Originally Posted by manjohn12
2. Suppose $A \cup B$ is not connected. Then $A \cup B = H \cup K$ for separable sets $H$ and $K$. Now define $A_1 = H \cap A$ and $A_2 = K \cap A$. Then $A = A_1 \cup A_2$ where $A_1$ and $A_2$ are separable. This implies that $A$ is not connected. Contradiction.
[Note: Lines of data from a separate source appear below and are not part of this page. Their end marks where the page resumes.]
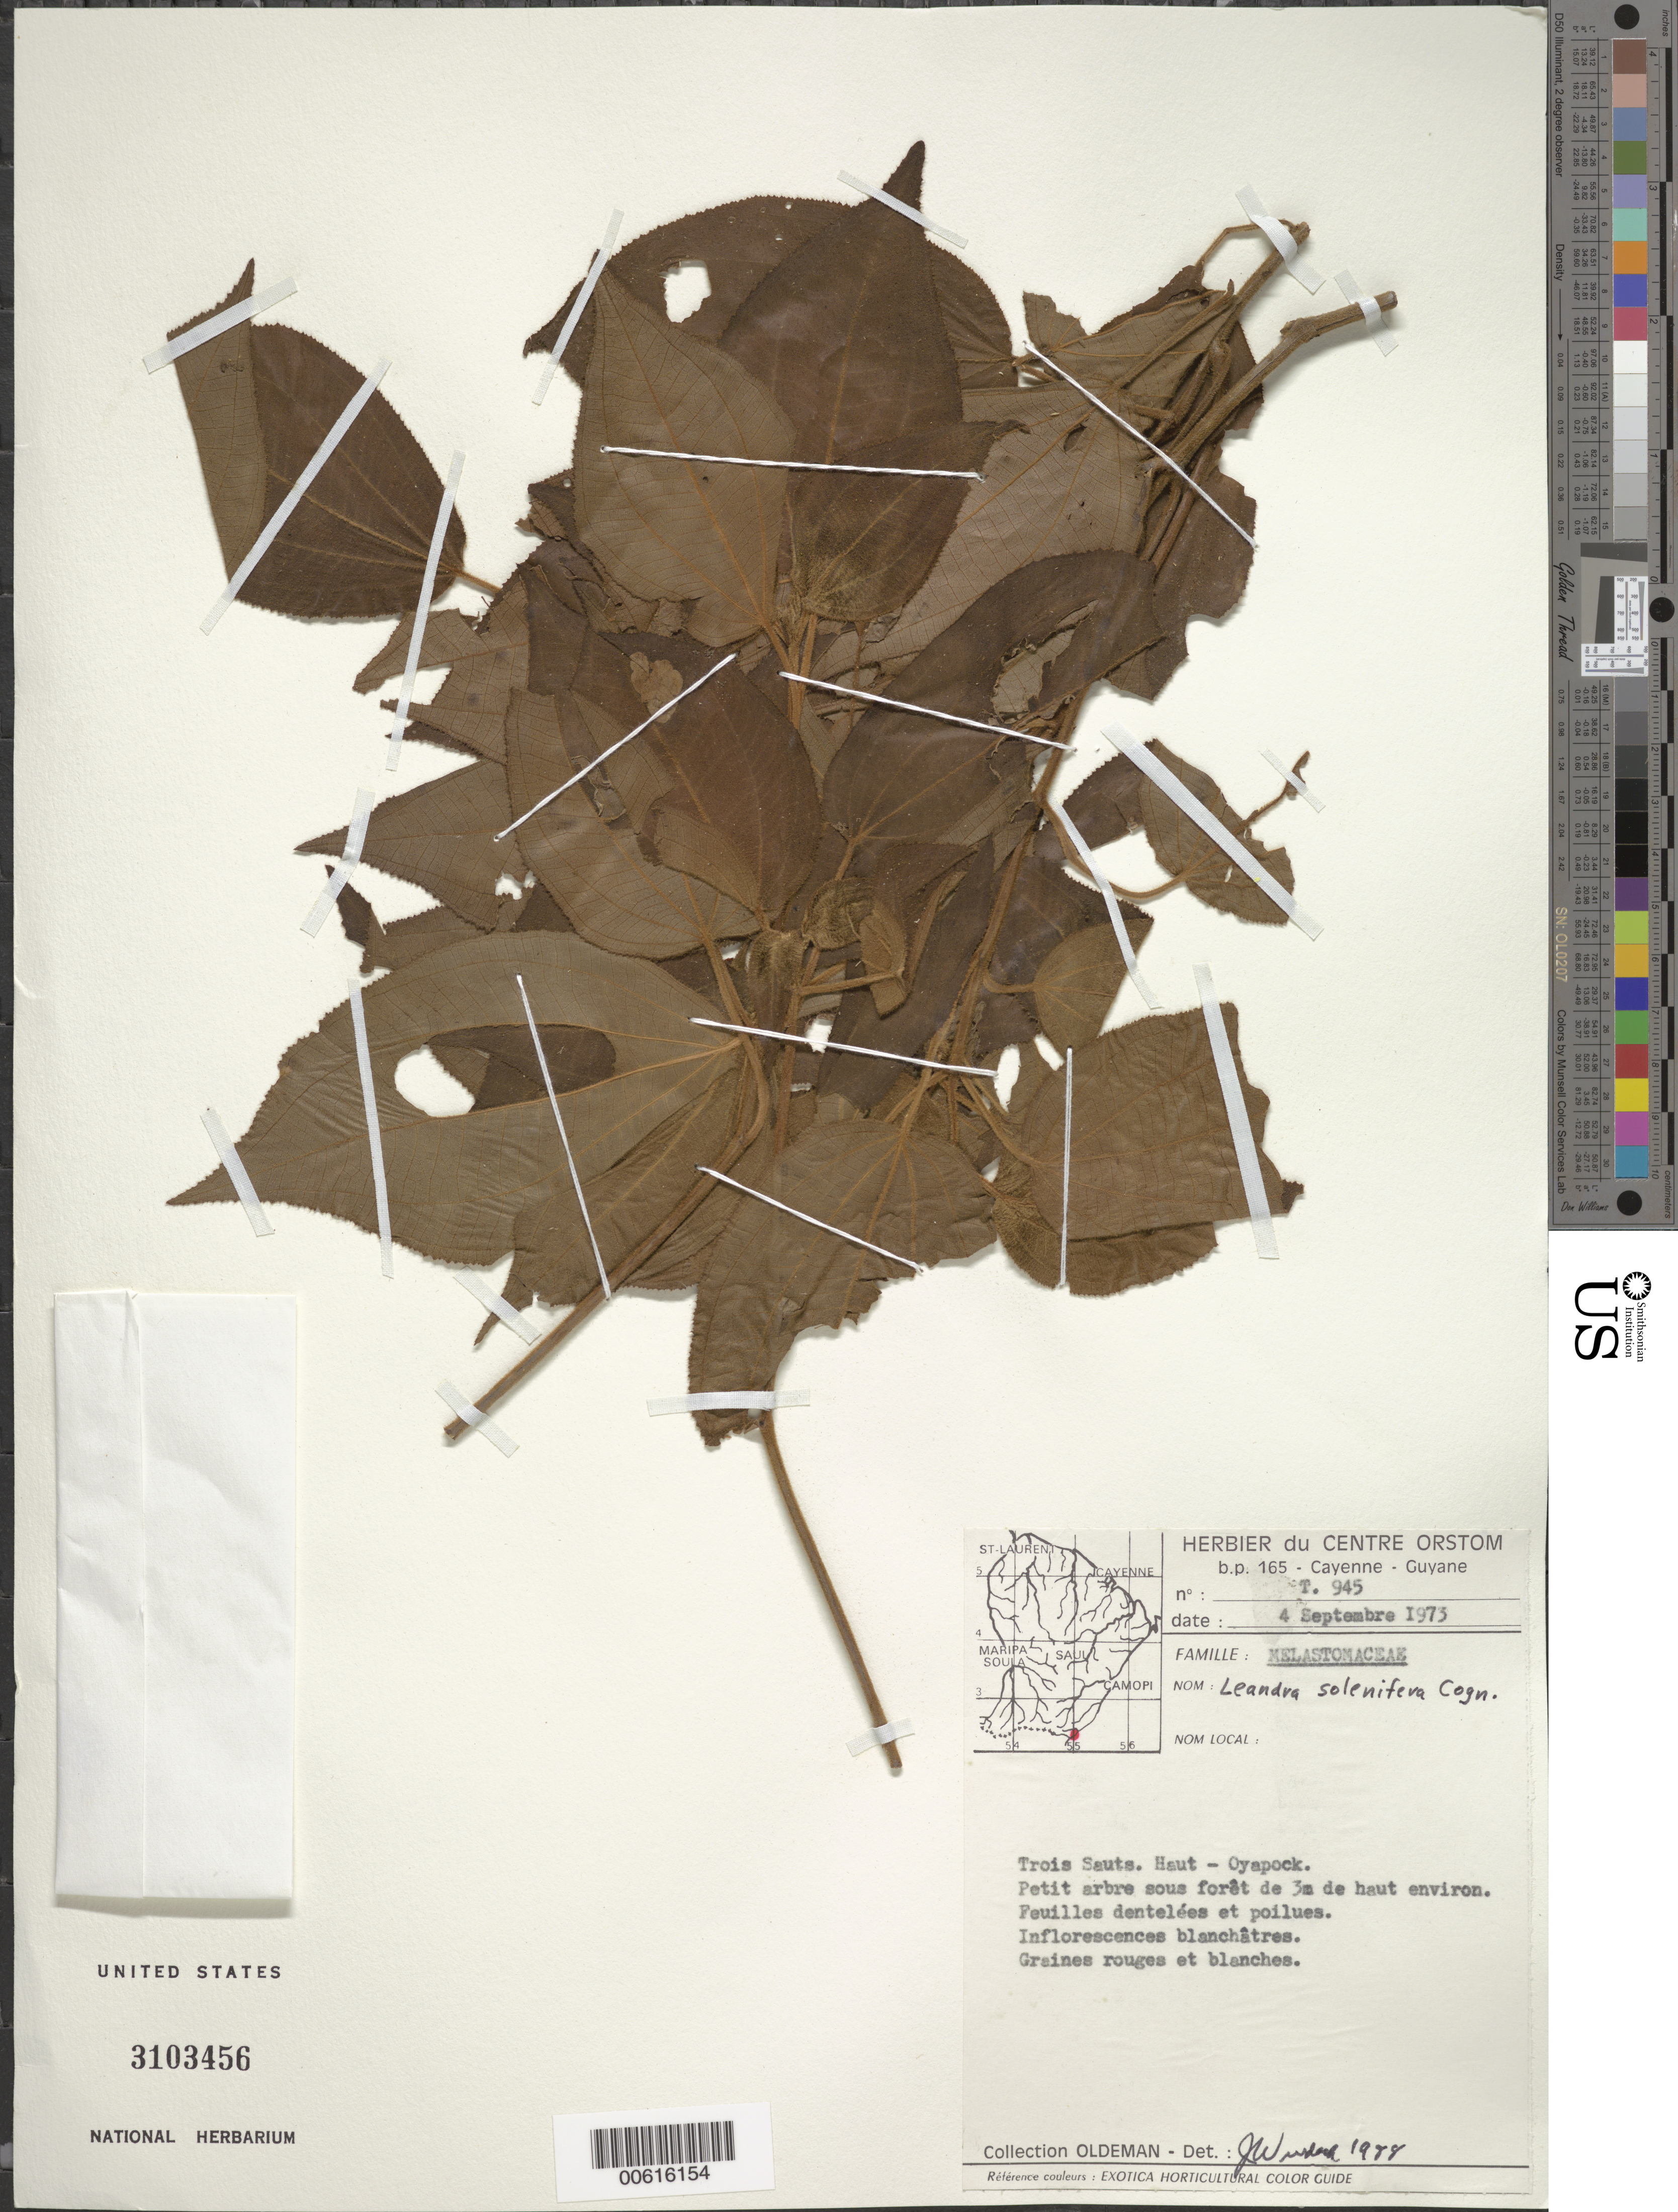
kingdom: Plantae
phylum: Tracheophyta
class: Magnoliopsida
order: Myrtales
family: Melastomataceae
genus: Leandra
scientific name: Leandra solenifera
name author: Cogn.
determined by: Wurdack, John J., (US), US (UNITED STATES)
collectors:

How would you prove that $A_1 = H \cap A$ and $A_2 = K \cap A$ are non-empty?
• May 6th 2009, 05:40 AM
manjohn12
Suppose $A \cup B$ is not connected. We know that $X-A = B \cup C$ is a separation of $X-A$. Let $A \cup B = H \cup K$ be a separation of $A \cup B$. Then $\overline{B} \subset X-C$, $\overline{C} \subset X-B$, $\overline{H} \subset X-K$ and $\overline{K} \subset X-H$. Now $A \cup B \cup C = X = C \cup H \cup K$. Now $A$ is completely contained in either $H$ or $K$. WLOG suppose $A \subset H$. Then $K = H \cup K-H \subset A \cup B-A \subset B$. Also $\overline{K} \subset \overline{B} \subset X-C$. Then $\overline{C \cup H} = \overline{C} \cup \overline{H} \subset (X-B) \cup (X-K) = (C \cup A) \cup (C \cup H) \subset C \cup H$. Also $\overline{K} \subset (X-C) \cap (X-H) = K$. So $C \cup H = \overline{C \cup H}$ and $K = \overline{K}$ are closed. Hence $X = (C \cup H) \cup K$ which is a separation of $X$. Contradiction.